▶ **TASK DESCRIPTION**
Nothing in the records may be altered, and no picture may be included. Restate them in full.

Stored items
____

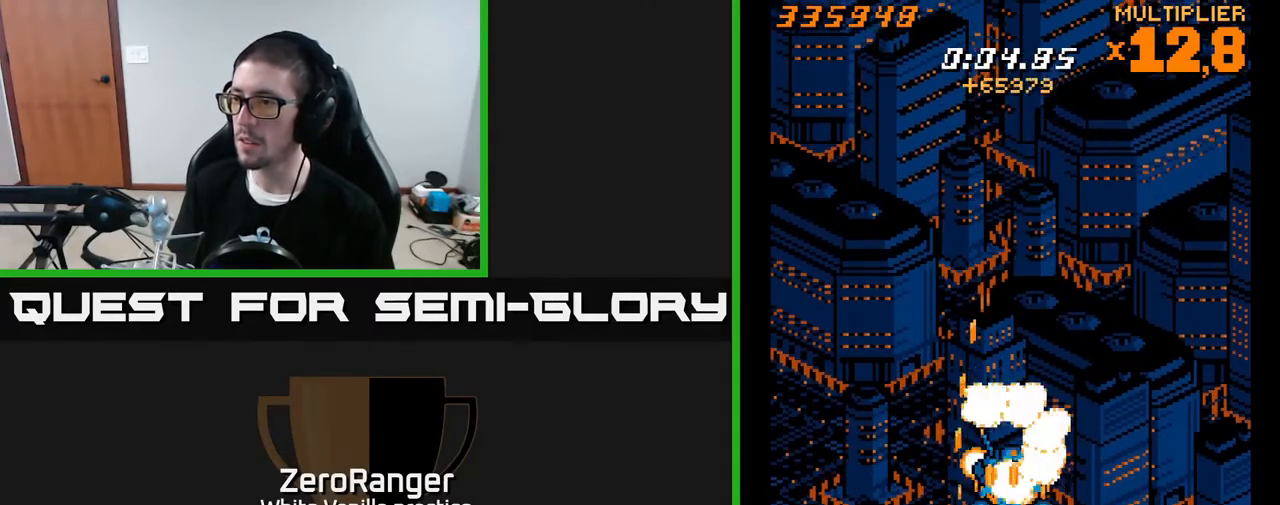
{"buttons": [], "right_stick": "center", "events": [[50, "DPAD_RIGHT", "down"], [117, "DPAD_DOWN", "down"], [150, "DPAD_RIGHT", "up"], [233, "DPAD_DOWN", "up"], [283, "A", "up"]]}
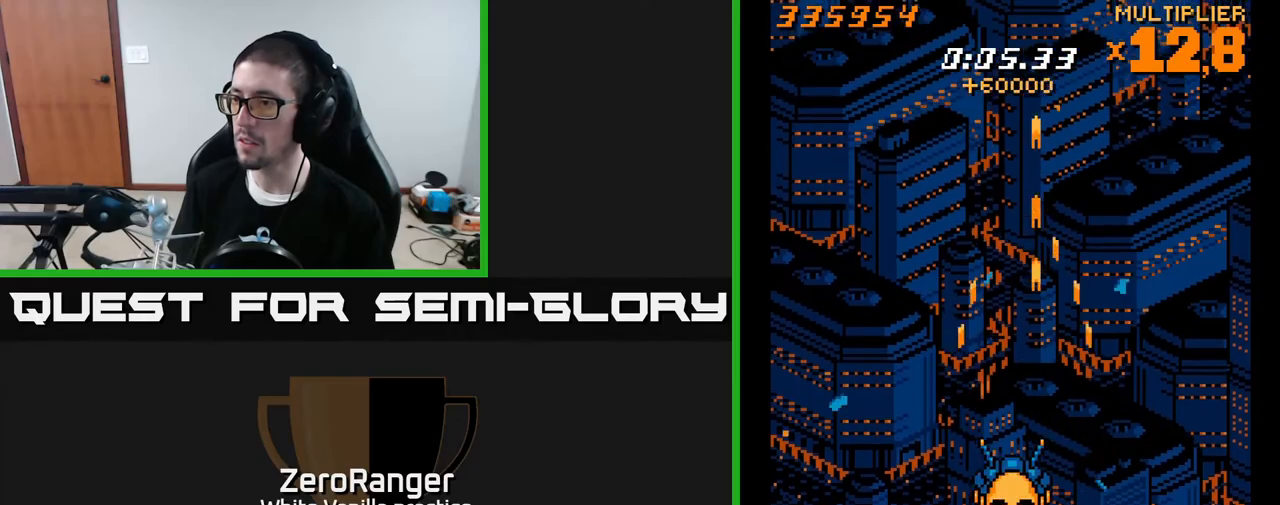
{"buttons": [], "right_stick": "center", "events": [[200, "DPAD_UP", "down"], [233, "DPAD_LEFT", "down"], [300, "DPAD_LEFT", "up"], [300, "DPAD_UP", "up"]]}
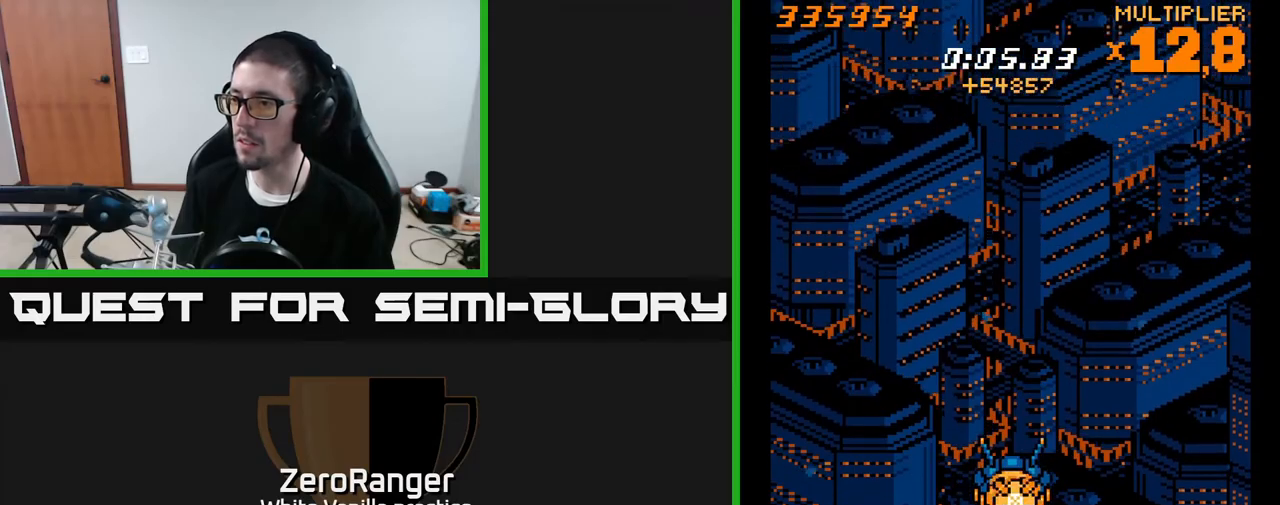
{"buttons": ["A", "DPAD_UP", "DPAD_LEFT"], "right_stick": "center", "events": [[17, "A", "down"], [50, "DPAD_UP", "down"], [67, "DPAD_UP", "up"], [367, "DPAD_RIGHT", "down"], [433, "DPAD_RIGHT", "up"], [450, "DPAD_LEFT", "down"], [500, "DPAD_UP", "down"]]}
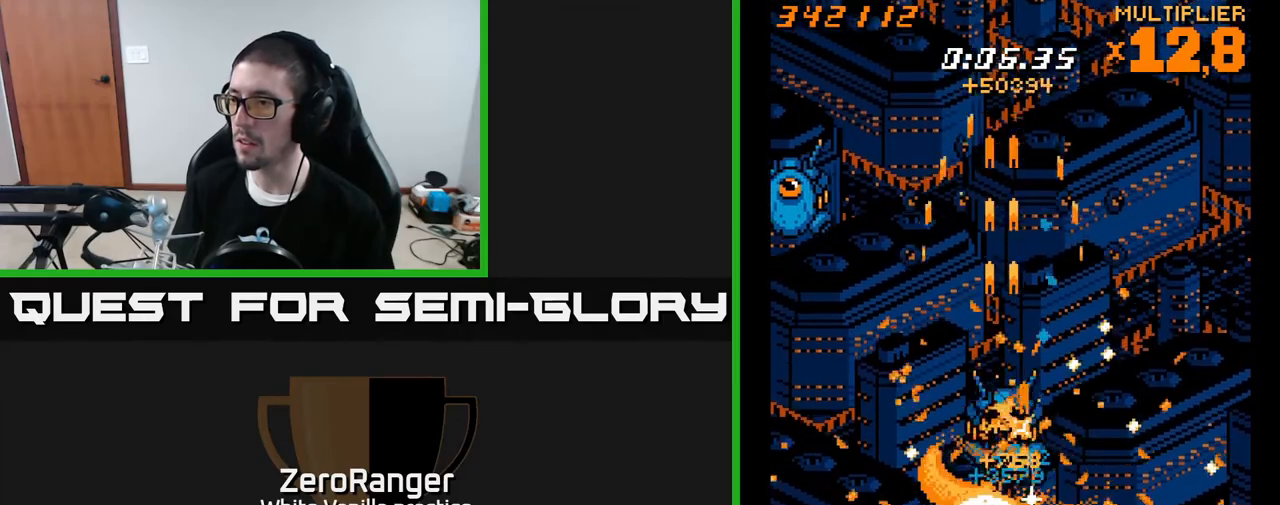
{"buttons": ["A", "DPAD_UP", "DPAD_RIGHT"], "right_stick": "center", "events": [[50, "DPAD_LEFT", "up"], [67, "DPAD_RIGHT", "down"], [117, "DPAD_RIGHT", "up"], [183, "DPAD_LEFT", "down"], [283, "DPAD_LEFT", "up"], [317, "DPAD_LEFT", "down"], [433, "DPAD_LEFT", "up"], [467, "DPAD_RIGHT", "down"]]}
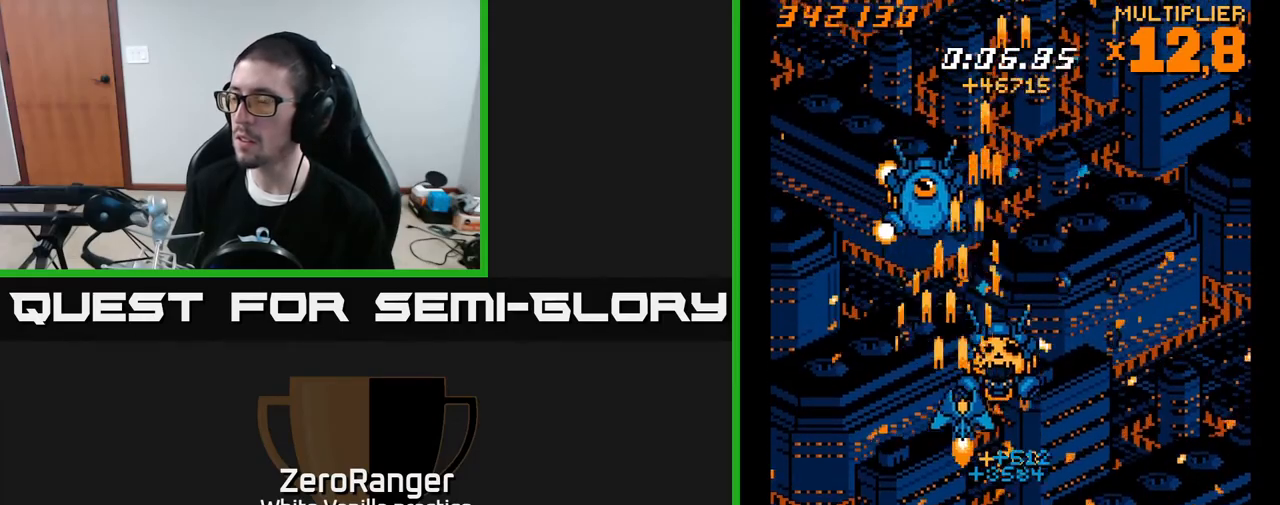
{"buttons": ["A", "DPAD_UP", "DPAD_RIGHT"], "right_stick": "center", "events": [[83, "DPAD_RIGHT", "up"], [250, "DPAD_UP", "up"], [283, "DPAD_RIGHT", "down"], [300, "DPAD_UP", "down"]]}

____

▶ **RESPONSE TO THIS TASK**
{"buttons": [], "right_stick": "center", "events": [[50, "DPAD_RIGHT", "down"], [117, "DPAD_DOWN", "down"], [150, "DPAD_RIGHT", "up"], [233, "DPAD_DOWN", "up"], [283, "A", "up"]]}
{"buttons": [], "right_stick": "center", "events": [[200, "DPAD_UP", "down"], [233, "DPAD_LEFT", "down"], [300, "DPAD_LEFT", "up"], [300, "DPAD_UP", "up"]]}
{"buttons": ["A", "DPAD_UP", "DPAD_LEFT"], "right_stick": "center", "events": [[17, "A", "down"], [50, "DPAD_UP", "down"], [67, "DPAD_UP", "up"], [367, "DPAD_RIGHT", "down"], [433, "DPAD_RIGHT", "up"], [450, "DPAD_LEFT", "down"], [500, "DPAD_UP", "down"]]}
{"buttons": ["A", "DPAD_UP", "DPAD_RIGHT"], "right_stick": "center", "events": [[50, "DPAD_LEFT", "up"], [67, "DPAD_RIGHT", "down"], [117, "DPAD_RIGHT", "up"], [183, "DPAD_LEFT", "down"], [283, "DPAD_LEFT", "up"], [317, "DPAD_LEFT", "down"], [433, "DPAD_LEFT", "up"], [467, "DPAD_RIGHT", "down"]]}
{"buttons": ["A", "DPAD_UP", "DPAD_RIGHT"], "right_stick": "center", "events": [[83, "DPAD_RIGHT", "up"], [250, "DPAD_UP", "up"], [283, "DPAD_RIGHT", "down"], [300, "DPAD_UP", "down"]]}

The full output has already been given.